Tuesday, May 22, 2012

To my favorite boy:

It's 4 in the morning you should be sleeping really soundly right now. I still remember how peaceful and charming you look when you're asleep. Most of the time when I look at you I can't help but to feel super lucky and blessed to have you.

I get immaturely jealous of anyone who gets to see you on a daily basis. I miss you very very easily but I also like that we can be a p a r t and we're both ok. Space is good too sometimes. I love the way we love some of the things and how we love entirely different things. My head is a complicated pile of thoughts, fears, cravings, dreams, the past, the future and you.

I am human. I am flawed. I am broken. I am trying. I am learning. And I love you for your every strength and weakness. You make me feel warm and secure but most of all you bring me unlimited amount of happiness. To bring someone happiness in such a way is a very powerful thing I believe, because it can break a person completely. I trust and love you with my entire heart Cal. There's this special connection between us that nobody will ever understand. Thank you for always being a sweetheart, to tolerate all my nonsense, for being super patient with me when I'm at my lowest and for making me the happiest and luckiest girl in the universe <3

P/s: I hope you'll get well soon so I can bring you out to have some pizza!! =p

Sunday, May 20, 2012

All I really am is a selfish bitch that deserve a slap hard on my face for not cherishing what I already have.

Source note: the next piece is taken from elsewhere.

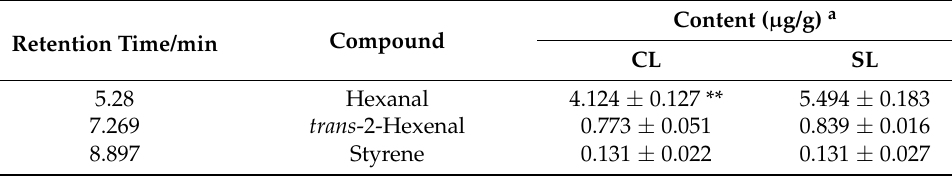
Table 1. Content of volatile components in oolong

I'm not trying hard enough. I complain too much. Nothing goes right as long as it's linking to me. Life can never be as simple as I want it to be. I'm the worst and the last person anyone would want to meet. I'm a very complicated person and it's times like this i get lost in my own thoughts debating what's right and what's wrong.

I haven been sleeping and I've been thinking a lot. This strange feeling is back again I need a way out. How i wish you were here right now hugging me telling me everything is going to be ok as I break down. With you is the only time i feel safe and right but I know you can't always be here for me even if you want to. Nobody can.

I'm trying my best constantly to improve myself to deserve you but I feel like a total failure. I can never do anything right, the only thing i'm good at is screwing up every single thing I have on hand/come in-touch with. The negative is always louder than the positive in my head, always.